> _Consigne_
Poursuivez l'entretien sur la LAT 1 en rédigeant la suite après sa dernière phrase.

====== Extrait du texte

«La LAT 1 était en avan­ce sur son temps»

Dix ans après la première révision de la loi sur l’aménagement du territoire (LAT 1) en 2014, Damian Jerjen, directeur d’EspaceSuisse, revient sur ses effets positifs, en particulier sur les changements de mentalité et la nouvelle culture de la planification qu’elle a impulsés.

Data di pubblicazione
13-05-2024

TRACÉS: Dix ans après l’entrée en vigueur de la LAT 1, quel bilan peut-on en tirer? A-t-elle eu un impact sur la manière dont on aménage le territoire? Y a-t-il eu des freins à sa mise en œuvre?

Damian Jerjen: Le changement de paradigme introduit par la LAT 1 avait généré des craintes: on ne pourrait plus construire, l’industrie de la construction allait péricliter, etc. Aujourd’hui encore, face à la menace de pénurie de logements, de nombreuses voix s’élèvent pour stigmatiser l’aménagement du territoire et appeler à la dérégulation. En réponse à ce type d’argumentation, nous avons toujours tenu à rappeler que l’objectif principal de la LAT, lorsqu’elle est entrée en vigueur en 1979, était de renforcer le principe primordial de distinction entre les zones à bâtir et celles qui ne le sont pas. La LAT 1 a effectivement introduit un changement de paradigme important car, pour éviter le mitage du territoire, il faut développer vers l’intérieur; les nouvelles mises en zone à bâtir seront désormais l’exception. Certains cantons comme le Valais doivent même réduire leurs zones. Nous sommes donc confrontés à une complexité élevée.

Ça, c’est pour l’aspect contraignant, mais quels effets positifs?

Au-delà de ces craintes, nous avons constaté ces dix dernières années plusieurs effets positifs. D’abord une augmentation de la prise de conscience de l’importance du développement vers l’intérieur. Les citoyens ont en mesuré les plus-values et l’ont acceptée, à condition qu’il y ait de la qualité, ce qui n’est pas toujours le cas. Il faut augmenter la qualité existante, mais aussi réparer les déficits dans le bâti.

Depuis dix ans, nous constatons aussi une plus grande sensibilité autour de cette notion, qu’il s’agisse de qualité de l’urbanisation, de qualité architecturale ou paysagère. C’est une grande avancée permise par la LAT 1.

Les réflexions stratégiques ont aussi gagné en importance. La LAT 1 oblige tous les cantons à élaborer un «projet de territoire», qui définit leur stratégie de développement, ce qui n’était pas le cas auparavant. Dans la plupart des cantons, la loi exige également que les communes, avant de réviser leur plan d’affectation, réfléchissent à un niveau stratégique et élaborent un «concept global», un «plan directeur communal». Les terminologies varient mais l’idée reste la même: mener une réflexion stratégique.

============
====== Données d'entrée

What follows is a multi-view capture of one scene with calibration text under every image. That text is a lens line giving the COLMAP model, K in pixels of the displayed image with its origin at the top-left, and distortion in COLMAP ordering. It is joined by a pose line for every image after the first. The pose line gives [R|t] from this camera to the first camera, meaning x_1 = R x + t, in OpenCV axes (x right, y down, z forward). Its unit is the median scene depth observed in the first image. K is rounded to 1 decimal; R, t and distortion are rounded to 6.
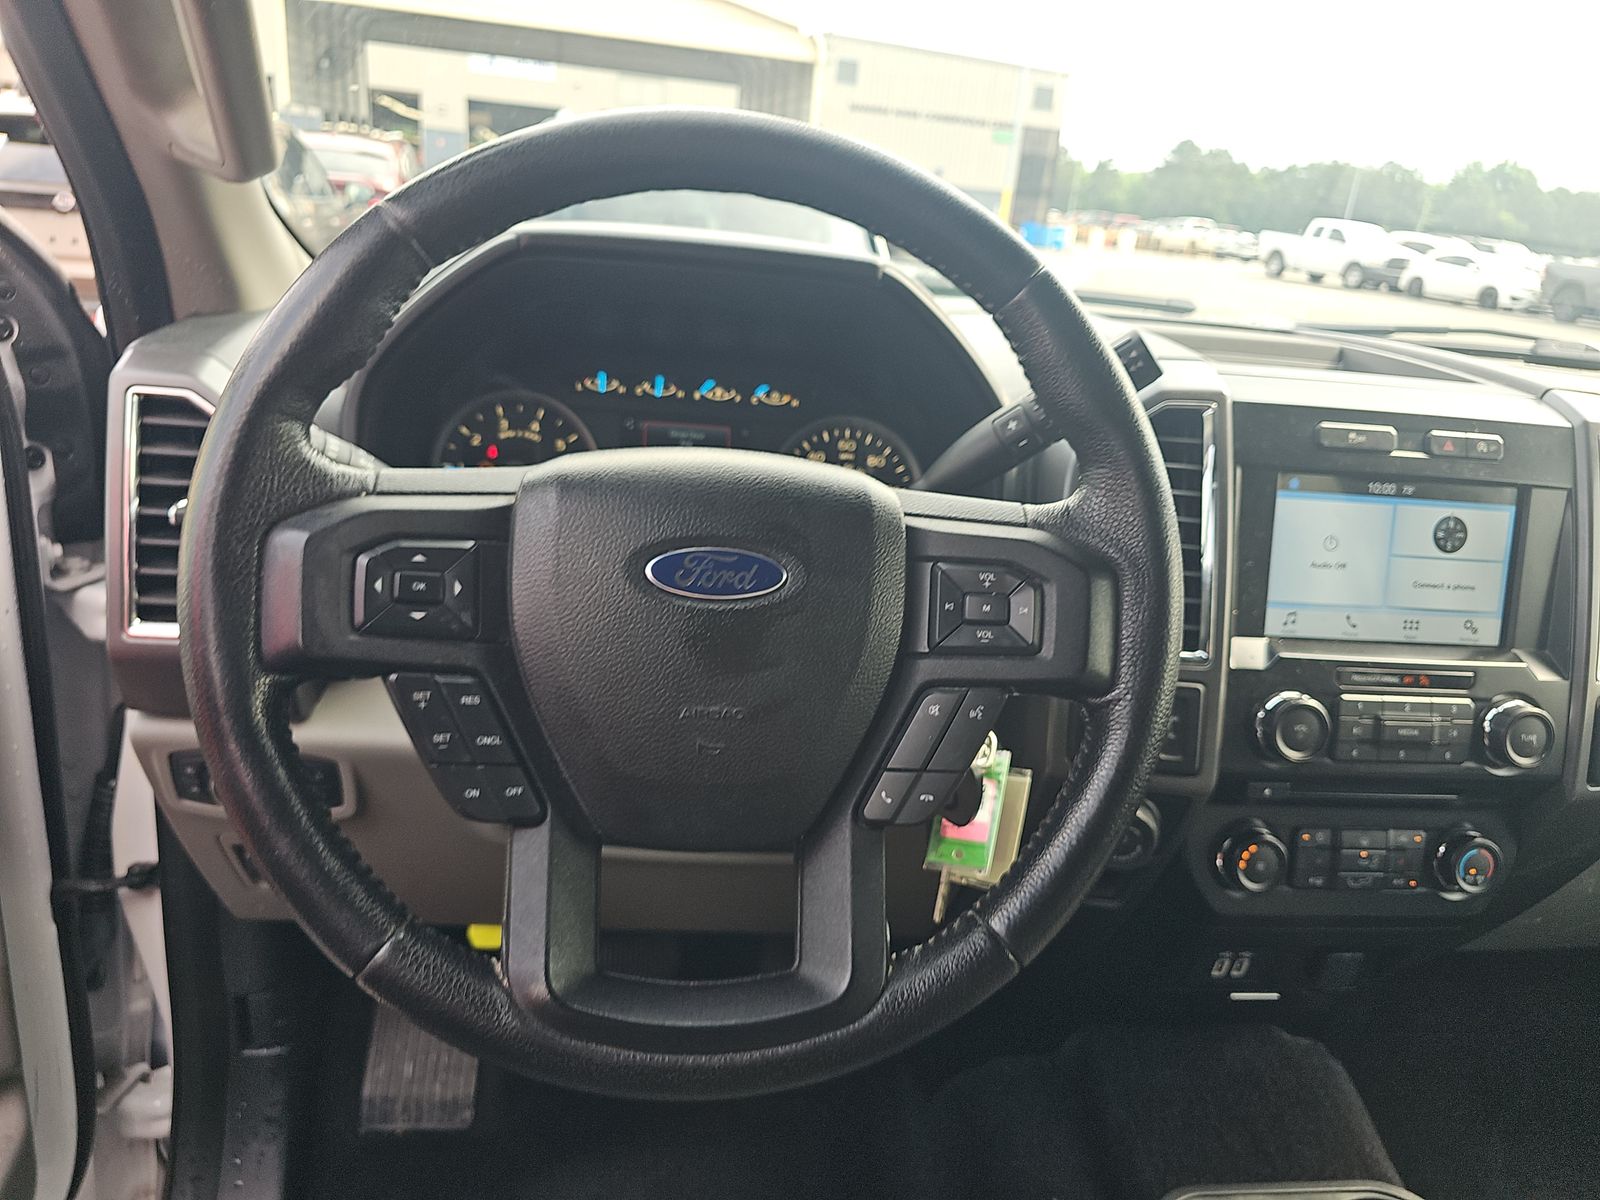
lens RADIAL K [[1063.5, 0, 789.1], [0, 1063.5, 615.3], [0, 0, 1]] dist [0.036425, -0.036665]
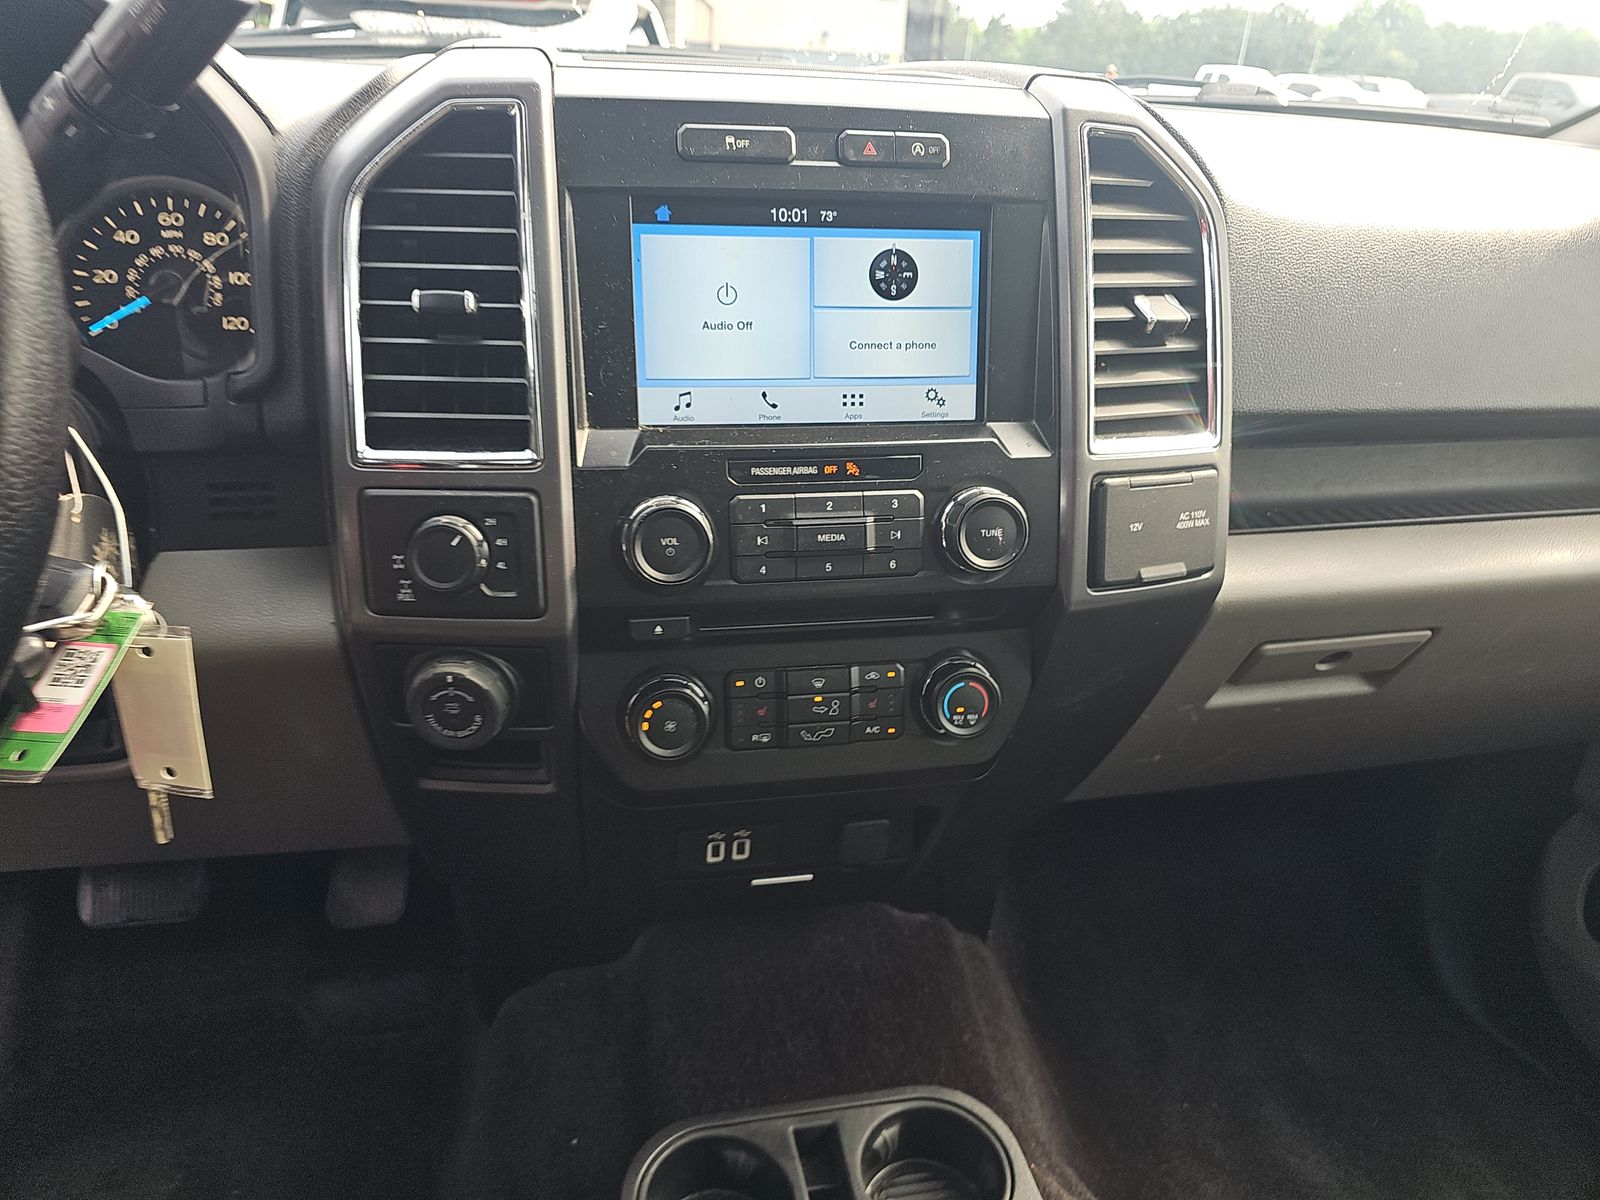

============

> _Réponse_
Le dernier point fort de la LAT 1, selon moi, c’est la participation. Avant, elle se résumait souvent pour les communes à présenter leurs projets à l’assemblée primaire, mais ça ne suffit plus aujourd’hui. Un cercle d’acteurs, le plus large possible, doit être associé en amont pour qu’un dialogue se mette en place.

A-t-il vraiment fallu attendre la révision de la LAT pour voir émerger ces notions de stratégie, de qualité, de partici­pation?

Non, toutes ces notions étaient déjà présentes, mais pas sur l’ensemble du territoire. La LAT 1 n’a pas fondamentalement changé les choses dans les grandes villes par exemple, qui ont toujours fait du développement vers l’intérieur, tout simplement parce qu’elles n’avaient pas assez de place pour s’étendre. Elles avaient donc déjà cette expérience.

La LAT 1 a étendu ces principes à toutes les communes, même si certaines n’ont rien fait, ou se sont surtout préoccupé de ne pas avoir à dézoner, ou seulement a minima, avant de se poser la question de la qualité. Mais si elles veulent continuer à avancer, elles vont devoir passer par des réflexions stratégiques et viser la qualité qu’impose la LAT 1. Y compris les communes rurales et touristiques, qui ont des problèmes de vitalité des centres, de résidences secondaires, etc.

La LAT 1 marque la fin des grands projets de construction ex nihilo. Mais urbaniser des secteurs déjà construits pour continuer à accueillir la croissance introduit de nouvelles complexités et implique de revoir complètement la manière dont on planifie et on projette. Toutes les communes sont-elles outillées pour faire face?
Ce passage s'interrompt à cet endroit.